_What you need to do_
The required output is the line with "right shoulder: (179, 102)" through the final line of the entries, each one exactly as it stands.

_Records supplied_
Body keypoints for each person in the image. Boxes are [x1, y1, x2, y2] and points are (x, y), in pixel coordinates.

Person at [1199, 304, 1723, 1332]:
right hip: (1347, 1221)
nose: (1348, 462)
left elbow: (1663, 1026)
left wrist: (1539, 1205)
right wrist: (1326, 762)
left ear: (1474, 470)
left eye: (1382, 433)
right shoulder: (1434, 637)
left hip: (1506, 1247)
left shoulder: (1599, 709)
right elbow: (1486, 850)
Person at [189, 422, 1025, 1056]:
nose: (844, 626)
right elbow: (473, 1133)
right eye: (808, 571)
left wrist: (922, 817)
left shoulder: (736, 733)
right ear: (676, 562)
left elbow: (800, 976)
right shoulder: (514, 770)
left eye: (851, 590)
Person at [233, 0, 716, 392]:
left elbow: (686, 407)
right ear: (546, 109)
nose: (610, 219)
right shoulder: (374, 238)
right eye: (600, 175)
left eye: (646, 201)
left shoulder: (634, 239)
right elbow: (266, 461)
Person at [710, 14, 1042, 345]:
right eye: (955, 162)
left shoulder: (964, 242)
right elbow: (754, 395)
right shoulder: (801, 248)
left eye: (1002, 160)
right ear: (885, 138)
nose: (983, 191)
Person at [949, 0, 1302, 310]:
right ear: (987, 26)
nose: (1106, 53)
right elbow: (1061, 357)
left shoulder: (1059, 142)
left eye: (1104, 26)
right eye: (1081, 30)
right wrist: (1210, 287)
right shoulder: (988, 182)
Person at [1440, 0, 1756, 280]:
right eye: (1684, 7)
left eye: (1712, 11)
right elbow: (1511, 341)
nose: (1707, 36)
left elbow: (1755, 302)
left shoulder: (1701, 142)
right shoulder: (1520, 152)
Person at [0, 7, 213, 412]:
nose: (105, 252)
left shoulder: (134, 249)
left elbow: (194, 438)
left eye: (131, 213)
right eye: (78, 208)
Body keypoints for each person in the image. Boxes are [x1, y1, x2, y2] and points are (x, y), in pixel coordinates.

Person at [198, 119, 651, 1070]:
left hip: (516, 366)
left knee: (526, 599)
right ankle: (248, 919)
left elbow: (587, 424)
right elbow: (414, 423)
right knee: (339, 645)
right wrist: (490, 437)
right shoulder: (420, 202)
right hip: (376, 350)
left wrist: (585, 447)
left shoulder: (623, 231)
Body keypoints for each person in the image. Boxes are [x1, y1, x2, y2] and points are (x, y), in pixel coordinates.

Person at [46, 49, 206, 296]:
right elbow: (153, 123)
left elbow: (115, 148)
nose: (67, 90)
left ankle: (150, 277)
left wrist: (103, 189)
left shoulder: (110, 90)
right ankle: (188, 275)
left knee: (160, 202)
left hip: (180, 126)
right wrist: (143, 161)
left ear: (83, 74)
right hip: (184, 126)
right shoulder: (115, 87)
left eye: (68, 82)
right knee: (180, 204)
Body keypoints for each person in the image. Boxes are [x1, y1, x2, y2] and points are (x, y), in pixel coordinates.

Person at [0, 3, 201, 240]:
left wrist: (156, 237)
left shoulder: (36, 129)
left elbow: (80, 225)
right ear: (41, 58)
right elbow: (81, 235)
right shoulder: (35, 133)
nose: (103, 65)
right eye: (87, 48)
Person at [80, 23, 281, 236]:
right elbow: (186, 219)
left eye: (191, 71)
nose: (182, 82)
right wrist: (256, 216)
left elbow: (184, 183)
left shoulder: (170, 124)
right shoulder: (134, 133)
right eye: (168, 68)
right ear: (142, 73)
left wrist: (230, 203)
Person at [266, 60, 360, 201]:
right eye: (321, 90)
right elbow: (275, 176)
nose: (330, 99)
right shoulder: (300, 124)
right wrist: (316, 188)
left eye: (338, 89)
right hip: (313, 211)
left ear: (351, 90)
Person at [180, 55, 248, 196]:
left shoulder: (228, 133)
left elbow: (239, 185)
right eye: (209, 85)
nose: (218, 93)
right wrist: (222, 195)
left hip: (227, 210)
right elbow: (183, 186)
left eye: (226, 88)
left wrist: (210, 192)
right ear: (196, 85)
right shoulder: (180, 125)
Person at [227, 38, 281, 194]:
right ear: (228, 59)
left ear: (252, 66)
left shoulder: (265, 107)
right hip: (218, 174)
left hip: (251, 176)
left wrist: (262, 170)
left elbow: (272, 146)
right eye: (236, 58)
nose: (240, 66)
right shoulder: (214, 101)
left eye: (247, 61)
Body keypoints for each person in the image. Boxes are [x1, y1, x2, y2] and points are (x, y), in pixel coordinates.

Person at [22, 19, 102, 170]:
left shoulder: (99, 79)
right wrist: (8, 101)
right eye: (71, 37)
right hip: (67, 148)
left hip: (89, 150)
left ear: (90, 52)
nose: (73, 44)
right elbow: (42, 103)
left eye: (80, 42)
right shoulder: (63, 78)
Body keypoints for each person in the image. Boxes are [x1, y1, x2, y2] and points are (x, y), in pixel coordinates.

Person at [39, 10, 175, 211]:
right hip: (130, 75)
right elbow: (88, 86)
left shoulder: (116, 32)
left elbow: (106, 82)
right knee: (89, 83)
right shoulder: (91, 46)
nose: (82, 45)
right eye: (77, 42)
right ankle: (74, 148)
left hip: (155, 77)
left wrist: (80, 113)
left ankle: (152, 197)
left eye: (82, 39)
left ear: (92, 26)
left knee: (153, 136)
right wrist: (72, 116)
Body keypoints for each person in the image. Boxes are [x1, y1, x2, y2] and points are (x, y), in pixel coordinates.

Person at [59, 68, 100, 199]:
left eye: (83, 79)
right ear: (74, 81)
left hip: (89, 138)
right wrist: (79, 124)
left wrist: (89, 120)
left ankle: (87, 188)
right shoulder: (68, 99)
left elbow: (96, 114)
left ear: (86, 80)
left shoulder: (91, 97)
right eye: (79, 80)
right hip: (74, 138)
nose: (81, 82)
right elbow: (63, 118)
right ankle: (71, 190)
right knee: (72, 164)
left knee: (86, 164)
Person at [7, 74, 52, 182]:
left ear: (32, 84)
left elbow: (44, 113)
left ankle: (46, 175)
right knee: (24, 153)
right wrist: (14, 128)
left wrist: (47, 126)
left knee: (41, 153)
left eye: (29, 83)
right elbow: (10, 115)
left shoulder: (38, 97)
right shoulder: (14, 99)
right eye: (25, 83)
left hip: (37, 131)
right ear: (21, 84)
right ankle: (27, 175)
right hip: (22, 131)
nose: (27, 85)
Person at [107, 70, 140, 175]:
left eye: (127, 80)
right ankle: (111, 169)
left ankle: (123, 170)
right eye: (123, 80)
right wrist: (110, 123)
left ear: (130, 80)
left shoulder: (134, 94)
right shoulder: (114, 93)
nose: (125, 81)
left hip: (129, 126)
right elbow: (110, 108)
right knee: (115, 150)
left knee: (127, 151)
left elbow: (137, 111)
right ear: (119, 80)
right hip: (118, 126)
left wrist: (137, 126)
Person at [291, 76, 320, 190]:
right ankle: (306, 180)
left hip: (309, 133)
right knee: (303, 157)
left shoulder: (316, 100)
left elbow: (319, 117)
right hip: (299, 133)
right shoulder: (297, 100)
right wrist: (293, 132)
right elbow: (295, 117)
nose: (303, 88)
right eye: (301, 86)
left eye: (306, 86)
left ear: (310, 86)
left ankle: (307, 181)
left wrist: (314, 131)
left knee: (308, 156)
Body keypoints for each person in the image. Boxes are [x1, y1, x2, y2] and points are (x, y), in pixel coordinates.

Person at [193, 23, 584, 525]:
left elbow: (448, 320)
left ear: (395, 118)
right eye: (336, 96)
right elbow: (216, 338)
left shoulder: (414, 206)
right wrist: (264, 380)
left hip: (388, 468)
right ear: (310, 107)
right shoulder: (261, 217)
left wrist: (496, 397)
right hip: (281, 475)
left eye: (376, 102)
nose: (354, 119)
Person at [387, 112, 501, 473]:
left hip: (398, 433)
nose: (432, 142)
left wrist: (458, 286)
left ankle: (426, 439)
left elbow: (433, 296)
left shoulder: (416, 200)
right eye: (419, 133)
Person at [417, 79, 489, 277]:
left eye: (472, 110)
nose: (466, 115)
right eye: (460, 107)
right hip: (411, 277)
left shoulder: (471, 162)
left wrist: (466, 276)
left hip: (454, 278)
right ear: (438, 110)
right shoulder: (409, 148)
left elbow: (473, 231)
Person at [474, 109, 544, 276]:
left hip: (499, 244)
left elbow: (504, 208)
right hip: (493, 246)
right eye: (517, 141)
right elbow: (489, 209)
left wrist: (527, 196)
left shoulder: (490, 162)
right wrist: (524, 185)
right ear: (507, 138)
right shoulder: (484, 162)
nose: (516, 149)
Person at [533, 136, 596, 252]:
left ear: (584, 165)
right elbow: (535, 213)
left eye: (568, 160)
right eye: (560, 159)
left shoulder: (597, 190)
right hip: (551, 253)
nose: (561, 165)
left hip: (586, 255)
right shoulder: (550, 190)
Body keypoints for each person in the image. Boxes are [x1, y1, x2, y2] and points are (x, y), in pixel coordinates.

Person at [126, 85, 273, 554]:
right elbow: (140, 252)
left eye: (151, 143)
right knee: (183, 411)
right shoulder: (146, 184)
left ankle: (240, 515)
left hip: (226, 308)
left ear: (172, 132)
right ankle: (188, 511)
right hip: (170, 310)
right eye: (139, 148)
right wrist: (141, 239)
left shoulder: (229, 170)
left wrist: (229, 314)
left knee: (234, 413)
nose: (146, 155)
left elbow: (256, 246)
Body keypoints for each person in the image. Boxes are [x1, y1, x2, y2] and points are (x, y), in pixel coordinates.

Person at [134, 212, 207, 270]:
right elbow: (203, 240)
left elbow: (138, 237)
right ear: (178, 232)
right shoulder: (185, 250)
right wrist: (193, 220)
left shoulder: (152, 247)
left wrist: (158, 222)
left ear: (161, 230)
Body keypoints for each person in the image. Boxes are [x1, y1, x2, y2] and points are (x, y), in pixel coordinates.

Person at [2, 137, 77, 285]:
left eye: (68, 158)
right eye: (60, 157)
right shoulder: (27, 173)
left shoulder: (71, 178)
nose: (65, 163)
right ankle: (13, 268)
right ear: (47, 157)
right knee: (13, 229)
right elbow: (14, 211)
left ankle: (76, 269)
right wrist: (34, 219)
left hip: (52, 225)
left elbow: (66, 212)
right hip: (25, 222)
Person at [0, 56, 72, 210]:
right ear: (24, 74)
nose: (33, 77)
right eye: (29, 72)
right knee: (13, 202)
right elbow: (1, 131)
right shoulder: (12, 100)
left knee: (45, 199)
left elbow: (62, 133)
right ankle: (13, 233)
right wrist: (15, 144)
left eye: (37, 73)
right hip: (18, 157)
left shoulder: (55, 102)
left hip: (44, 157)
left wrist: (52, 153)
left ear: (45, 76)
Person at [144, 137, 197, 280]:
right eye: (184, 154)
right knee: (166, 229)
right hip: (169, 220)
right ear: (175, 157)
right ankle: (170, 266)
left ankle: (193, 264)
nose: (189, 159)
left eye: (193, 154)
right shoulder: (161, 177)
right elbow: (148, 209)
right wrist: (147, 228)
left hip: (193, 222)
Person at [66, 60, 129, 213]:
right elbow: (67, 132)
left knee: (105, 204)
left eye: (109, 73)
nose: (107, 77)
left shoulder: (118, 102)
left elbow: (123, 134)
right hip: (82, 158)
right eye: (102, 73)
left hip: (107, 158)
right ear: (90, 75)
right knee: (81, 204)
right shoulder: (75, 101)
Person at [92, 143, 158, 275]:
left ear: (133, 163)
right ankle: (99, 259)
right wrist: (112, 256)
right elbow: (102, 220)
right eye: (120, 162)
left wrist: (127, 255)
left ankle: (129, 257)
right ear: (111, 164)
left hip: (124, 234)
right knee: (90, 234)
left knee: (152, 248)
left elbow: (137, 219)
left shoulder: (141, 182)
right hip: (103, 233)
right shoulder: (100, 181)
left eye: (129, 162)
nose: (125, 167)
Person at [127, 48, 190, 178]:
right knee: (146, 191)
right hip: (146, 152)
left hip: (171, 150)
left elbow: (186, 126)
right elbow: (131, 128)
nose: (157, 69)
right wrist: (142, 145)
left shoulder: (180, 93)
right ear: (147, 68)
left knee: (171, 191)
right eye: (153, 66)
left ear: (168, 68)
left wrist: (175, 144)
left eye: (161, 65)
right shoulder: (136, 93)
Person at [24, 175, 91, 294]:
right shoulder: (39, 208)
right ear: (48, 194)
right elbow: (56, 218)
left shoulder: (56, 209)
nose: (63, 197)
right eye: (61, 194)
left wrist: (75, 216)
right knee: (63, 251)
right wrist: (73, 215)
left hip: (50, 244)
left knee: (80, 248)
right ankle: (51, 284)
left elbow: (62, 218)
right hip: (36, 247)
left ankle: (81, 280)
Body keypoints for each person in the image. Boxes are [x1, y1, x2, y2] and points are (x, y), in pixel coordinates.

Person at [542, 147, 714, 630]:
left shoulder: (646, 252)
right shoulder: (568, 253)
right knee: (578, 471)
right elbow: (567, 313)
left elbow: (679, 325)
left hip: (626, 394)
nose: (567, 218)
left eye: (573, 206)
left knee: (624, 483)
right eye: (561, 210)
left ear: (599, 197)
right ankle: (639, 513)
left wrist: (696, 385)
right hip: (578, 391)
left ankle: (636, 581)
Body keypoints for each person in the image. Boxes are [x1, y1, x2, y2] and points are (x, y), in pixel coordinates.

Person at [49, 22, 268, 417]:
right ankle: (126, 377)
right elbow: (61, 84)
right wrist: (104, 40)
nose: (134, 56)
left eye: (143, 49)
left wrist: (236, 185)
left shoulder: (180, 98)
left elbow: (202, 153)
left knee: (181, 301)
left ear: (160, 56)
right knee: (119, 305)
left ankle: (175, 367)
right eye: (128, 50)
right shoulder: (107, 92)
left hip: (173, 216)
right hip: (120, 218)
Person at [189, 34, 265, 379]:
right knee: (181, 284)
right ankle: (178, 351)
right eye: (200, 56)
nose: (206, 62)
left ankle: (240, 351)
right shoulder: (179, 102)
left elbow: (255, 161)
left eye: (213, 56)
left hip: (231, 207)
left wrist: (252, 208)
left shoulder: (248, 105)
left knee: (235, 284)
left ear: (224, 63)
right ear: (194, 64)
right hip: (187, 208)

_Solution for this exercise_
right shoulder: (179, 102)
left elbow: (255, 161)
left eye: (213, 56)
left hip: (231, 207)
left wrist: (252, 208)
left shoulder: (248, 105)
left knee: (235, 284)
left ear: (224, 63)
right ear: (194, 64)
right hip: (187, 208)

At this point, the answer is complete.